> _Exercise_
The listing is to be repeated exactly, and its pictures are to be left out.

-.-.-

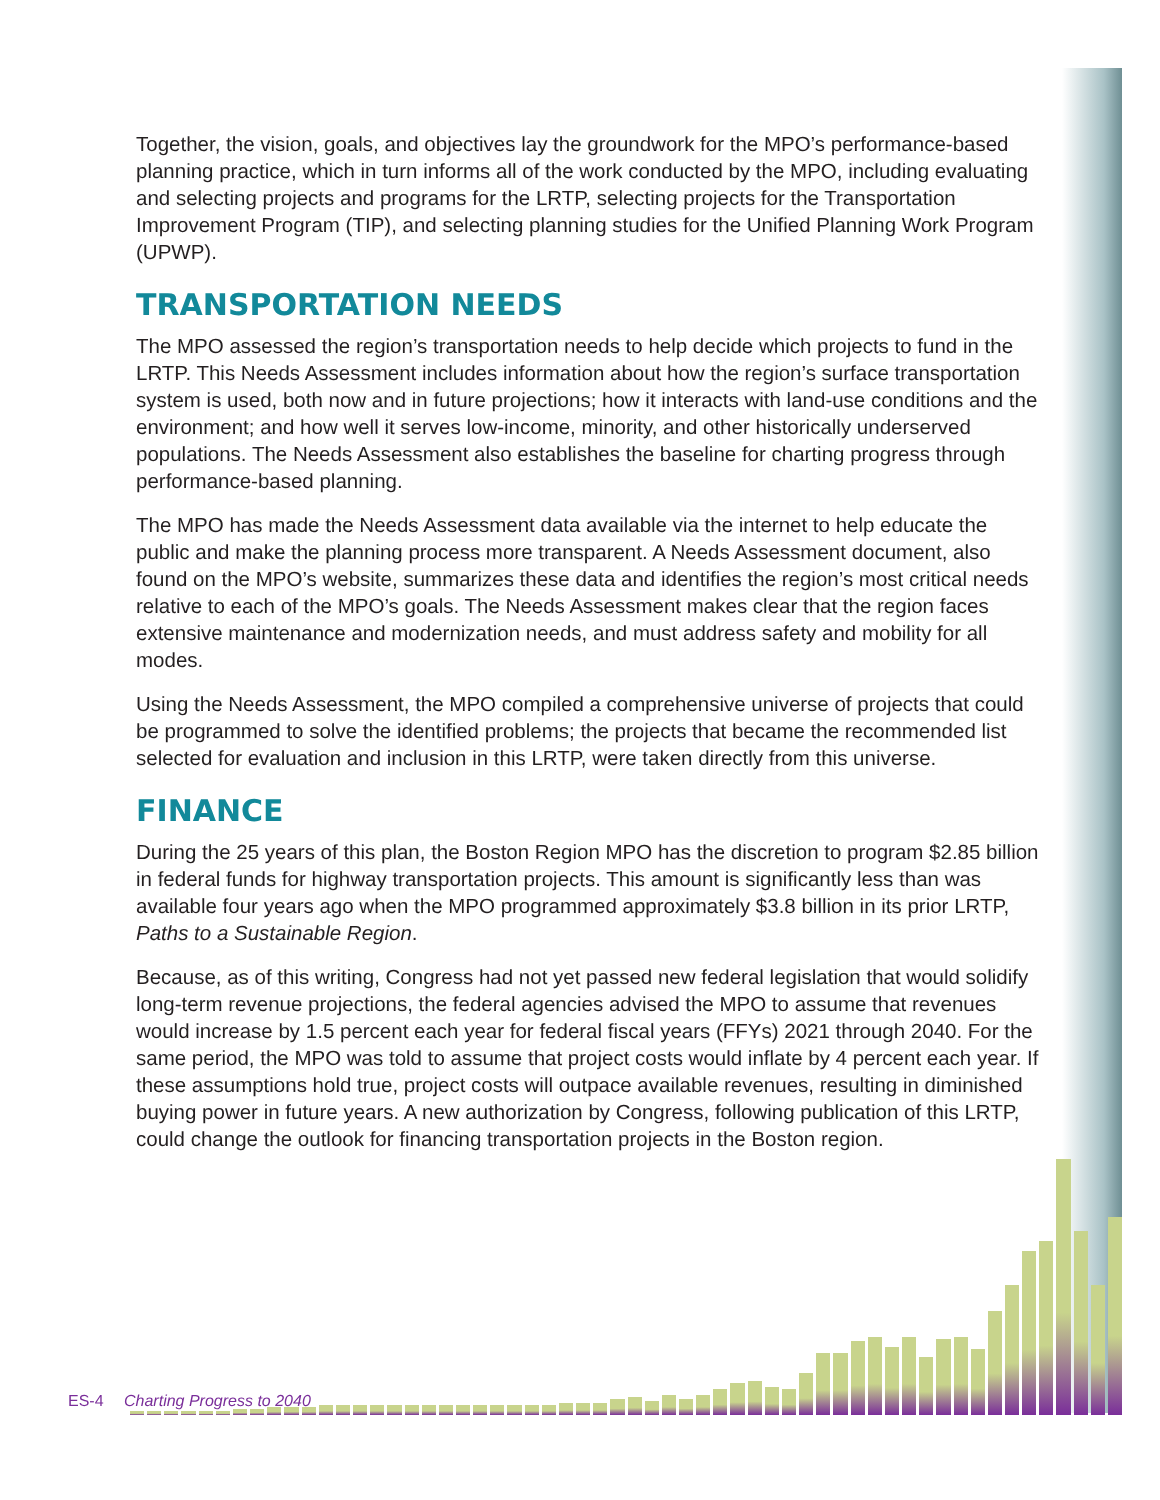Together, the vision, goals, and objectives lay the groundwork for the MPO’s performance-based planning practice, which in turn informs all of the work conducted by the MPO, including evaluating and selecting projects and programs for the LRTP, selecting projects for the Transportation Improvement Program (TIP), and selecting planning studies for the Unified Planning Work Program (UPWP).
TRANSPORTATION NEEDS
The MPO assessed the region’s transportation needs to help decide which projects to fund in the LRTP. This Needs Assessment includes information about how the region’s surface transportation system is used, both now and in future projections; how it interacts with land-use conditions and the environment; and how well it serves low-income, minority, and other historically underserved populations. The Needs Assessment also establishes the baseline for charting progress through performance-based planning.
The MPO has made the Needs Assessment data available via the internet to help educate the public and make the planning process more transparent. A Needs Assessment document, also found on the MPO’s website, summarizes these data and identifies the region’s most critical needs relative to each of the MPO’s goals. The Needs Assessment makes clear that the region faces extensive maintenance and modernization needs, and must address safety and mobility for all modes.
Using the Needs Assessment, the MPO compiled a comprehensive universe of projects that could be programmed to solve the identified problems; the projects that became the recommended list selected for evaluation and inclusion in this LRTP, were taken directly from this universe.
FINANCE
During the 25 years of this plan, the Boston Region MPO has the discretion to program $2.85 billion in federal funds for highway transportation projects. This amount is significantly less than was available four years ago when the MPO programmed approximately $3.8 billion in its prior LRTP, Paths to a Sustainable Region.
Because, as of this writing, Congress had not yet passed new federal legislation that would solidify long-term revenue projections, the federal agencies advised the MPO to assume that revenues would increase by 1.5 percent each year for federal fiscal years (FFYs) 2021 through 2040. For the same period, the MPO was told to assume that project costs would inflate by 4 percent each year. If these assumptions hold true, project costs will outpace available revenues, resulting in diminished buying power in future years. A new authorization by Congress, following publication of this LRTP, could change the outlook for financing transportation projects in the Boston region.
ES-4 Charting Progress to 2040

-.-.-

> _Answer section_
Together, the vision, goals, and objectives lay the groundwork for the MPO’s performance-based planning practice, which in turn informs all of the work conducted by the MPO, including evaluating and selecting projects and programs for the LRTP, selecting projects for the Transportation Improvement Program (TIP), and selecting planning studies for the Unified Planning Work Program (UPWP).
TRANSPORTATION NEEDS
The MPO assessed the region’s transportation needs to help decide which projects to fund in the LRTP. This Needs Assessment includes information about how the region’s surface transportation system is used, both now and in future projections; how it interacts with land-use conditions and the environment; and how well it serves low-income, minority, and other historically underserved populations. The Needs Assessment also establishes the baseline for charting progress through performance-based planning.
The MPO has made the Needs Assessment data available via the internet to help educate the public and make the planning process more transparent. A Needs Assessment document, also found on the MPO’s website, summarizes these data and identifies the region’s most critical needs relative to each of the MPO’s goals. The Needs Assessment makes clear that the region faces extensive maintenance and modernization needs, and must address safety and mobility for all modes.
Using the Needs Assessment, the MPO compiled a comprehensive universe of projects that could be programmed to solve the identified problems; the projects that became the recommended list selected for evaluation and inclusion in this LRTP, were taken directly from this universe.
FINANCE
During the 25 years of this plan, the Boston Region MPO has the discretion to program $2.85 billion in federal funds for highway transportation projects. This amount is significantly less than was available four years ago when the MPO programmed approximately $3.8 billion in its prior LRTP, Paths to a Sustainable Region.
Because, as of this writing, Congress had not yet passed new federal legislation that would solidify long-term revenue projections, the federal agencies advised the MPO to assume that revenues would increase by 1.5 percent each year for federal fiscal years (FFYs) 2021 through 2040. For the same period, the MPO was told to assume that project costs would inflate by 4 percent each year. If these assumptions hold true, project costs will outpace available revenues, resulting in diminished buying power in future years. A new authorization by Congress, following publication of this LRTP, could change the outlook for financing transportation projects in the Boston region.
ES-4 Charting Progress to 2040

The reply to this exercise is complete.